بِسۡمِ اللّٰہِ الرَّحۡمٰنِ الرَّحِیۡمِ
Khazanah Ruhani Surah
Shād
Bab
130
Makna
Dīnul-Qayyimah (Agama yang Lurus) & Peringatan Allah Swt. Kepada Umat Islam di Akhir Zaman
Oleh
Ki Langlang Buana Kusuma
D
|
alam Akhir Bab sebelumnya telah
dikemukakan mengenai makna ayat Surah Al-Bayyinah
فِیۡہَا کُتُبٌ
قَیِّمَۃٌ --
“yang di dalamnya ada perintah-perintah abadi” (QS.98:4),
bahwa semua cita-cita, asas-asas luhur, peraturan-peraturan, dan
perintah-perintah yang mengandung kemanfaatan
abadi bagi manusia telah dimasukkan ke dalam Al-Quran, seolah-olah Al-Quran
berperan sebagai penjaga atas kitab-kitab lama dan bebas dari semua cacat dan noda yang
terdapat pada kitab-kitab itu.
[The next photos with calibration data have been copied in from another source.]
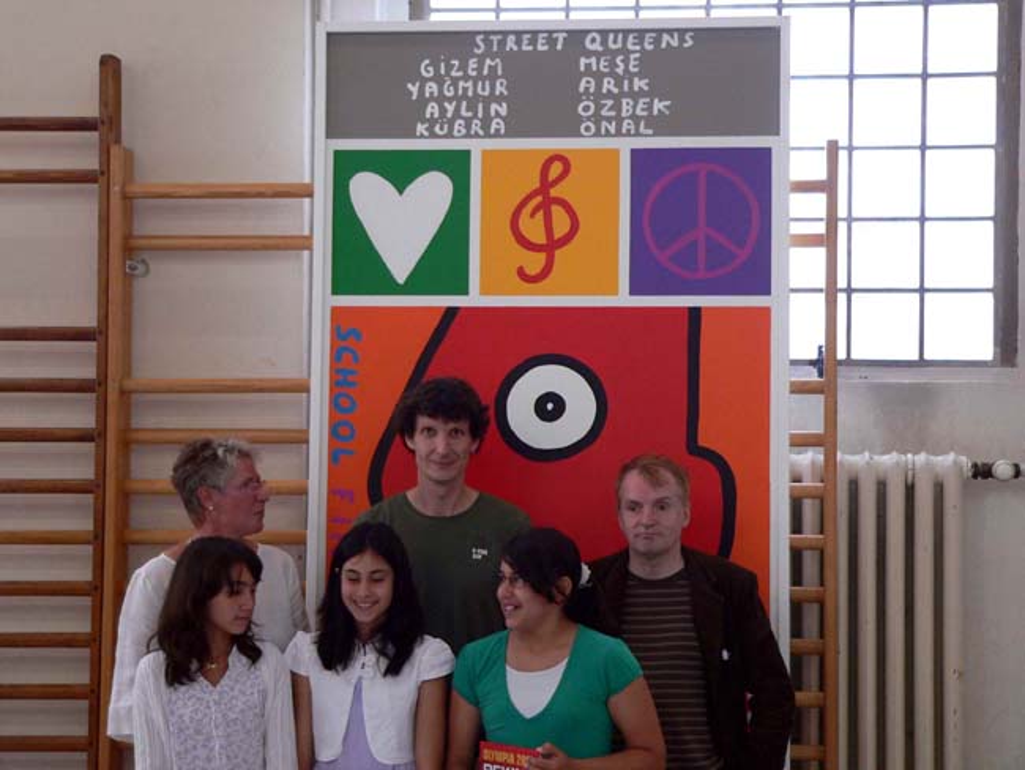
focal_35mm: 80
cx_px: 512
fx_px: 2370
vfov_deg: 18.4
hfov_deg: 24.4
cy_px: 385
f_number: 2.8
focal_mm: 13.3
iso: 200
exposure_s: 1/30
Itulah
sebabnya Allah Swt. telah memberikan jaminan
pemeliharaan-Nya terhadap Al-Quran,
firman-Nya:
اِنَّا نَحۡنُ نَزَّلۡنَا الذِّکۡرَ
وَ اِنَّا لَہٗ
لَحٰفِظُوۡنَ ﴿﴾
Sesungguhnya
Kami-lah Yang menurunkan
peringatan ini, dan sesungguhnya Kami-lah
pemeliharanya. (Al-Hijr
[15]:10).
Janji
mengenai perlindungan dan penjagaan Al-Quran yang diberikan Allah
Swt. dalam ayat ini telah genap dengan cara yang sangat menakjubkan, sehingga
sekalipun andaikata tidak ada bukti-bukti lainnya, kenyataan ini saja niscaya
sudah cukup membuktikan bahwa Al-Quran
itu berasal dari Allah Swt..
Surah Al-Hijr diturunkan di Mekkah
(Noldeke pun mengakuinya), ketika kehidupan Nabi Besar Muhammad saw. beserta para pengikut beliau saw. sangat
morat-marit keadaannya, dan musuh-musuh dengan mudah dapat menghancurkan agama yang baru itu.
Kegagalan Upaya Para
Penentang Al-Quran
dari Kalangan Ahli Kitab
Ketika itulah orang-orang kafir ditantang untuk
mengerahkan segenap tenaga mereka guna menghancurkan Islam, dan mereka diperingatkan bahwa Allah Swt. akan menggagalkan segala tipu-daya
mereka sebab Dia sendirilah Penjaganya.
Tantangan itu terbuka dan tidak samar-samar, sedangkan keadaan musuh kuat lagi
kejam, kendatipun demikian Al-Quran tetap selamat
dari perubahan, penyisipan, dan pengurangan -- seperti yang terjadi dalam Kitab-kitab suci sebelumnya -- serta senantiasa terus-menerus menikmati penjagaan Allah Swt. yang sempurna.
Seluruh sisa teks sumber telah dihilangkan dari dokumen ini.